▶ **Given text**
========================================
Apart from referring to several works, Ajmer has quoted extensively from great Bengali revolutionary Sachindra Nath Sanyal’s autobiography ‘Bandi Jiwan’.
“We have challenged the prevailing thesis, and now let there be honest answers to our works after the original writings of the Ghadarites have been published,” adds Ajmer Singh.
Rebutting criticism by the Left intellectuals that he is bent upon presenting the Ghadarites as the Sikh faithful, Ajmer Singh dishes out the facts that leaving a few Hindu and Muslim participants in the Ghadhar movement as many as 96-97 per cent were the Sikhs from Punjab, particularly, from Lahore, Amrtisar, Gurdaspur, Ferozepur and Ludhiana districts of the central Punjab dominated by the Sikhs agriculturists.
Rejecting Puri’s contention that the Ghadari Babas had dissolved their Sikh identity into a pan-Indian identity, Ajmer’s book quotes historical facts extensively affirming the warm relations of the Gadhari Babas with the Sikh Gurdwara Parbandhak Committee (SGPC), a statutory body that manages the Sikh religious affairs and the Akali Dal. Installation of the Ghadari Baba, Waisakha Singh as Jathedar (Religious Head) of the Akal Takht (High Temporal Seat among the Sikhs) in 1930s was a proof of that. In support of contention Ajmer also quotes eminent Marxist thinker, Prof Randhir Singh who wrote a pamphlet on the Ghadar movement in 1945 underlining the popularity of Ghadari Babas among the Sikhs.“ The Sikh Panth has chosen Baba (Baba Waisakha Singh) as Jathedar of the Akal Takht…. who is most respected personality and a household- name among the Sikh farmer families. Heroic tales of Ghadari Babas like that of Baba Gurmukh Singh Lalto are on the lips of Sikh children in Punjab. Heroic deeds of immortal Kartar Singh Sarabha and his companions are sung by the Sikh farmer families.” Prof Singh, thus, presents an indisputable testimony to the fact that the majority of Ghadarites were hailing from Sikh farming families and they had settled in their native villages following their escape from gallows and release from prisons. Later, the proposing of Sohan Singh Bhakna as an unanimous choice for the office of the SGPC president by the SGPC members in 1936 goes to testify that the Ghadarites remained staunch Sikhs and closer to the Sikh leadership. Anyhow, the proposal fell through at the eleventh hour because of some extraneous factors.
========================================
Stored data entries
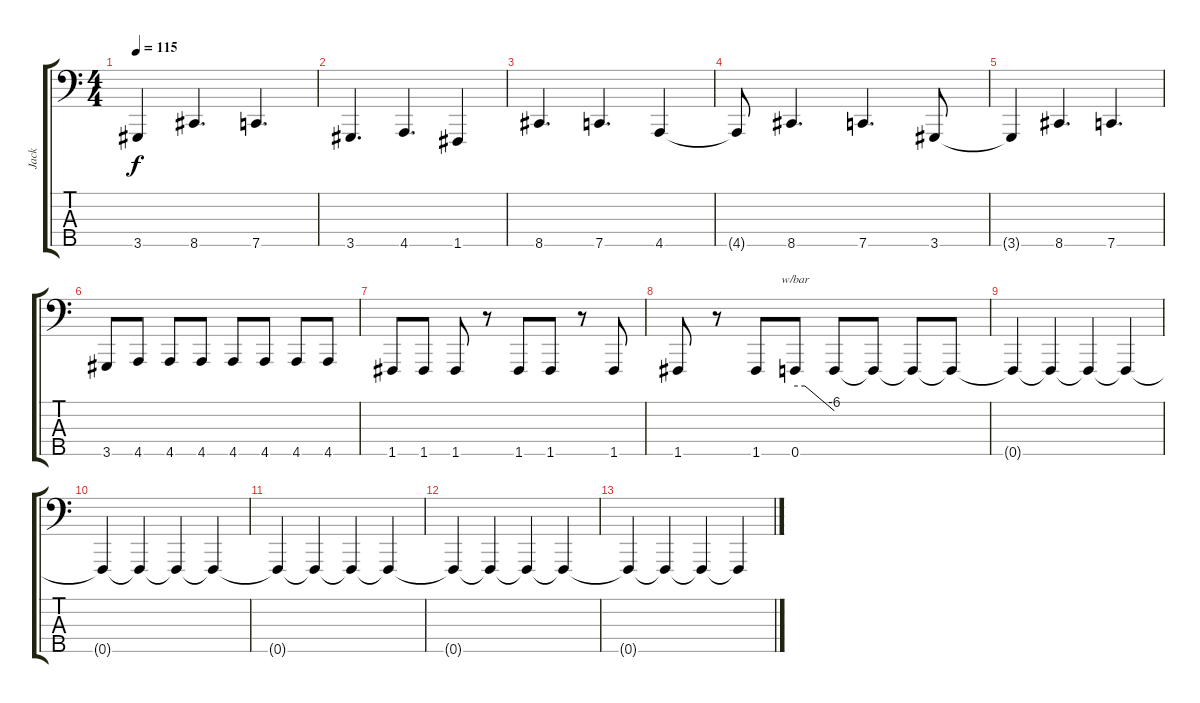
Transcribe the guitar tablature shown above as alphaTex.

\track ("Jack" "Jack") {instrument electricbasspick}
\staff {score tabs}
\tuning (Eb2 Bb1 F1 C1 F0) {hide}
\ts (4 4)
\tempo 115
\clef f4
\ks c
3.5{t}.4{dy f} 8.5.4{d} 7.5.4{d} |
3.5.4{d} 4.5.4{d} 1.5.4 |
8.5.4{d} 7.5.4{d} 4.5.4 |
4.5{t}.8 8.5.4{d} 7.5.4{d} 3.5.8 |
3.5{t}.4 8.5.4{d} 7.5.4{d} |
3.5.8 4.5.8 4.5.8 4.5.8 4.5.8 4.5.8 4.5.8 4.5.8 |
1.5.8 1.5.8 1.5.8 r.8 1.5.8 1.5.8 r.8 1.5.8 |
1.5.8 r.8 1.5.8 0.5.8{tbe (custom default 0 0 15 0 60 -24)} 0.5{t}.8 0.5{t}.8 0.5{t}.8 0.5{t}.8 |
0.5{t}.4 0.5{t}.4 0.5{t}.4 0.5{t}.4 |
0.5{t}.4 0.5{t}.4 0.5{t}.4 0.5{t}.4 |
0.5{t}.4 0.5{t}.4 0.5{t}.4 0.5{t}.4 |
0.5{t}.4 0.5{t}.4 0.5{t}.4 0.5{t}.4 |
0.5{t}.4 0.5{t}.4 0.5{t}.4 0.5{t}.4
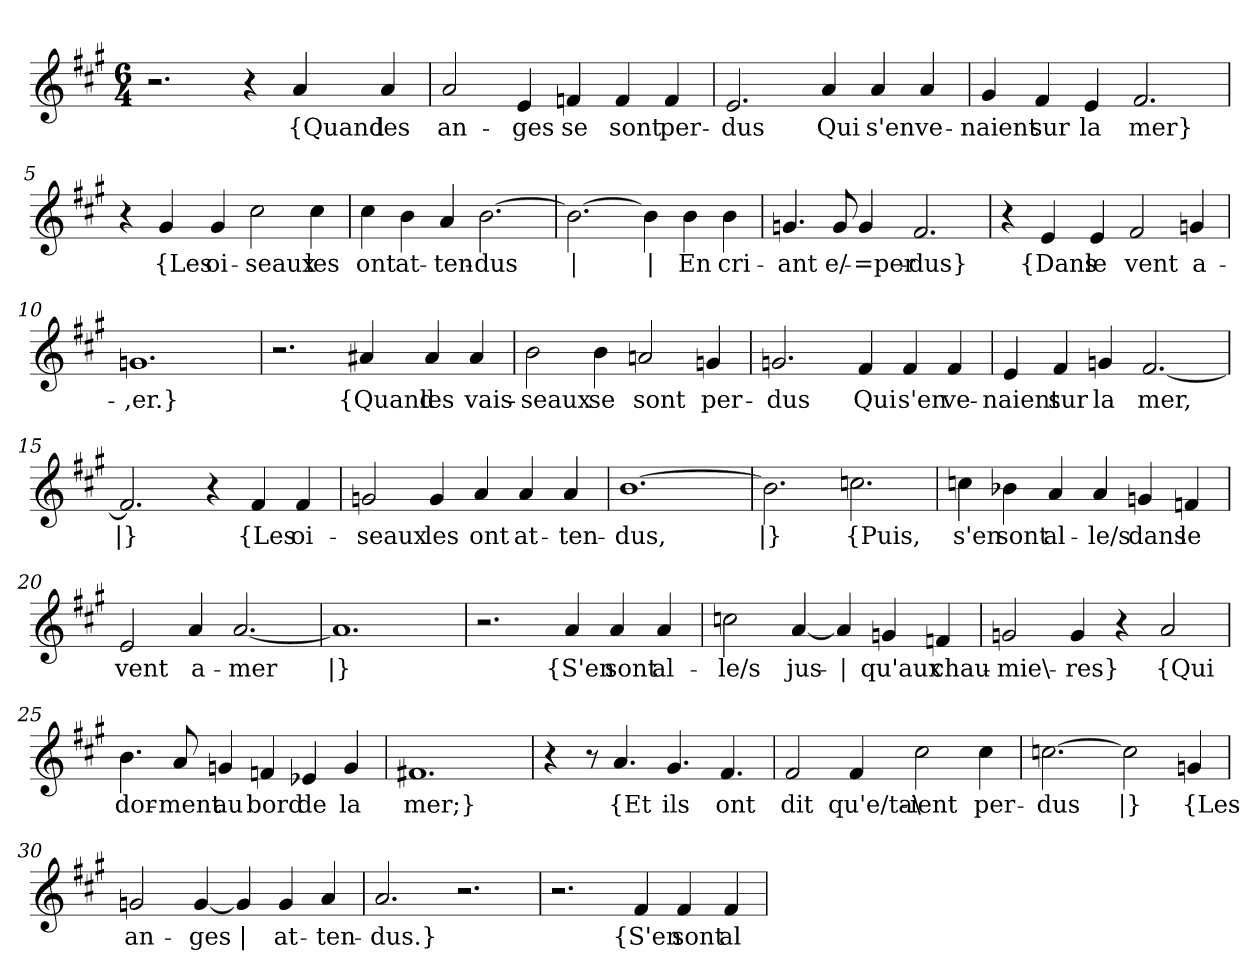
========================================
▶ **To be done**
a) Which Punjab districts does the passage on the Ghadar movement name as home to the Sikh participants? Please list each one.
b) Resume the passage on the Ghadar movement after its final sentence and write a few more sentences.
None of the items is needed here.

▶ **Answers per task**
a) Lahore, Amrtisar, Gurdaspur, Ferozepur, Ludhiana

b)
Most of people from the Sikh families, no doubt, forced to leave for US and Canada, Malaya islands and China because of economic stress back home as being explained by Marxists like that of Dr Jaspal Singh editor Des Sewak, a Punjabi newspaper but their urge for freedom from the British yoke back home was stirred up by politically free environment of the US particularly where the British Imperial rule was overthrown through armed resurrection. Sikh religious ethos and Sikh historical background impelled them to confront, instead of submitting to, the racial and cultural humiliation they faced in Canada and other foreign lands, thereby, sharpening their determination for securing justice to the level of taking up arms against the British rule. Otherwise, thousands of other Indians were out there for earning bread and better for their families but they did not join the Ghadar Party to jump into armed fray for ending the slavery of Indian by the British.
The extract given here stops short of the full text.